Evet vermeyi düşündüğü halde, gençlere seçilme hakkını veren bu maddeye tepki gösteren İslamcılar, sağcılar, dindarlar ve muhafazakârlar, kimi zaman şöyle bir yaklaşım da ortaya koyuyorlardı. “Biz bu madde ile hayırcıların eline koz verdik. 18 yaşındaki çocuğa devlet mi teslim edilir?” 

Oysa 18-24 yaşa seçilme hakkına tepki göstermede, evet cephesi hayır cephesinden daha önde gidiyordu. Evet cephesi, bu tavrıyla, kendi kalesine gol atıyor, bunu da fark etmiyor veya gençlik farkındasızlığı aklının önüne geçiyordu. 

Son haftalara girildiğinde, İslamcılar ve sağcıların, gençlerin seçilme hakkına duydukları tepkilerde azalma olduğunu gördüm. Tepki azalmasında, sanıyorum Cumhurbaşkanı Erdoğan, Başbakan Binali Yıldırım ve partili hatiplerin konuyla ilgili kıyaslayıcı ve izah edici açıklamalarının etkisi oldu. 

Bu verileri, gençlik ve eğitim çalışmalarında önemli çabaları olan Bilal Erdoğan ile de, önceki gün, onun bir konferansı sebebiyle aynı ortamda bulunduğum bir anda paylaştım.

Toplumun gençlik farkındasızlığı önemli bir konu, önemli bir sorun. Hukukun reşit, dinin mükellef, ticaretin ehil, ordunun asker kabul ettiği gençlere karşı oluşan yok sayıcı, horlayıcı, küçümseyici duruşun değişmesi için zihni değişim şart.
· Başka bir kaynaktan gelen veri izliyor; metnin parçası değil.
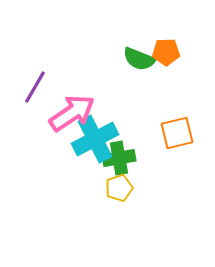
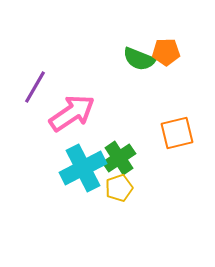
cyan cross: moved 12 px left, 29 px down
green cross: rotated 24 degrees counterclockwise
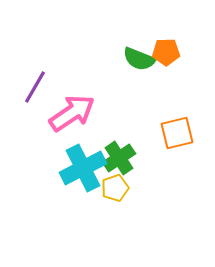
yellow pentagon: moved 4 px left
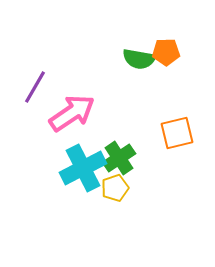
green semicircle: rotated 12 degrees counterclockwise
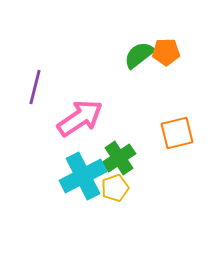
green semicircle: moved 4 px up; rotated 132 degrees clockwise
purple line: rotated 16 degrees counterclockwise
pink arrow: moved 8 px right, 5 px down
cyan cross: moved 8 px down
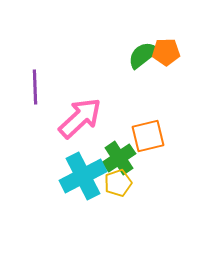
green semicircle: moved 4 px right
purple line: rotated 16 degrees counterclockwise
pink arrow: rotated 9 degrees counterclockwise
orange square: moved 29 px left, 3 px down
yellow pentagon: moved 3 px right, 5 px up
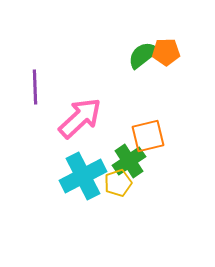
green cross: moved 10 px right, 3 px down
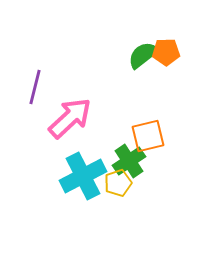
purple line: rotated 16 degrees clockwise
pink arrow: moved 10 px left
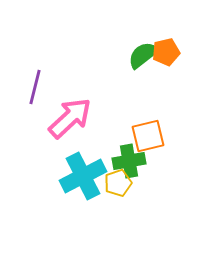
orange pentagon: rotated 12 degrees counterclockwise
green cross: rotated 24 degrees clockwise
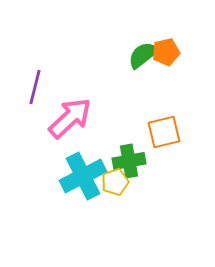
orange square: moved 16 px right, 4 px up
yellow pentagon: moved 3 px left, 1 px up
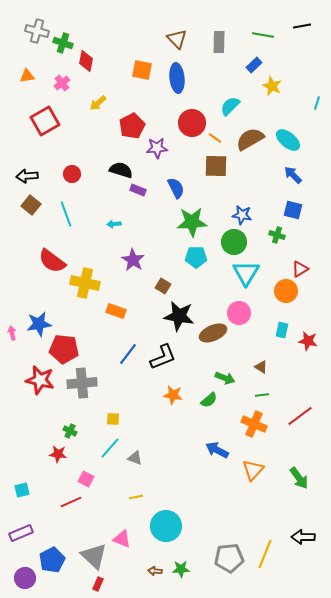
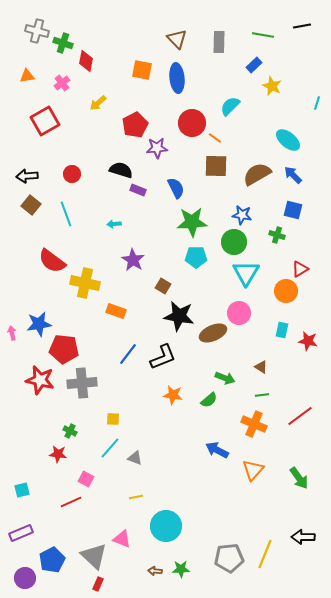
red pentagon at (132, 126): moved 3 px right, 1 px up
brown semicircle at (250, 139): moved 7 px right, 35 px down
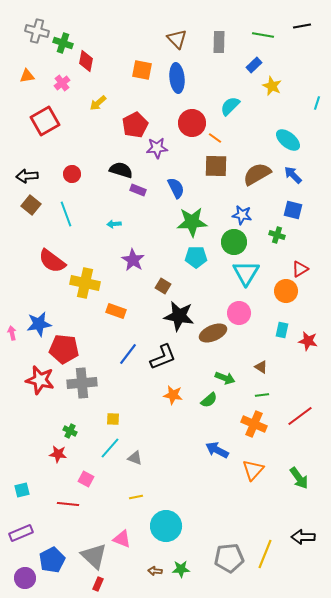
red line at (71, 502): moved 3 px left, 2 px down; rotated 30 degrees clockwise
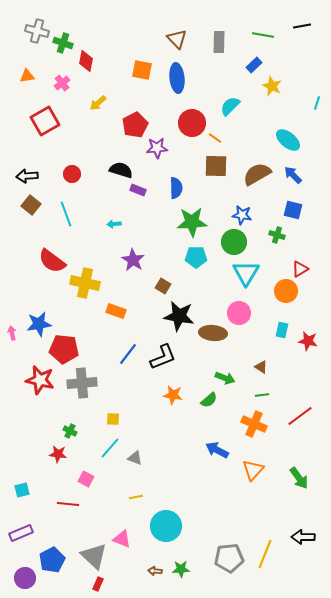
blue semicircle at (176, 188): rotated 25 degrees clockwise
brown ellipse at (213, 333): rotated 28 degrees clockwise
Gençlerle ilgili zihni değişimi sağlayarak sahih, doğal, gerçekçi bir anlayışa ulaşamazsak devlet, millet ve ümmet olarak medeniyet yolculuğumuzda eksik kadrolar ve eksik üretimlerle yol almayı sürdüreceğiz demektir. 

Başlıkta her ne kadar “dindarlar” demişsem de, toplumun genelinin, tüm siyasi cephelerin ve tüm ideolojik çizgilerin gençlik bakışında ciddi problemler olduğunu söylemem şart. Onun için ülkemizde hiçbir ideolojik grup, sahip olduğu siyasal büyüklüğün onda biri kadar bile gençliğe ulaşamıyor, gençlerin kalbine dokunamıyor, gençlerin meraklarına, duygularına, hayallerine hitap edemiyor. 

Önerim şu: Her birimiz gençlikle ilgili ezberimizi masaya yatıralım. Gençlikle ilgili bilgilerimizi, yargılarımızı, inançlarımızı akıl, vahiy, bilim, feraset, hikmet süzgecinden geçirelim. Bakalım masada neler kalacak, hangi bilgi ve yargılarımızı çöpe atacağız, hangi yeni bilgi ve yaklaşımlar zihnimizde yer edinecek ve bize ışık olacak? 

Zamanın bilgisi ve kadim öğretinin sahihliği ile tazelenmeyen ezberler zehirleyicidir.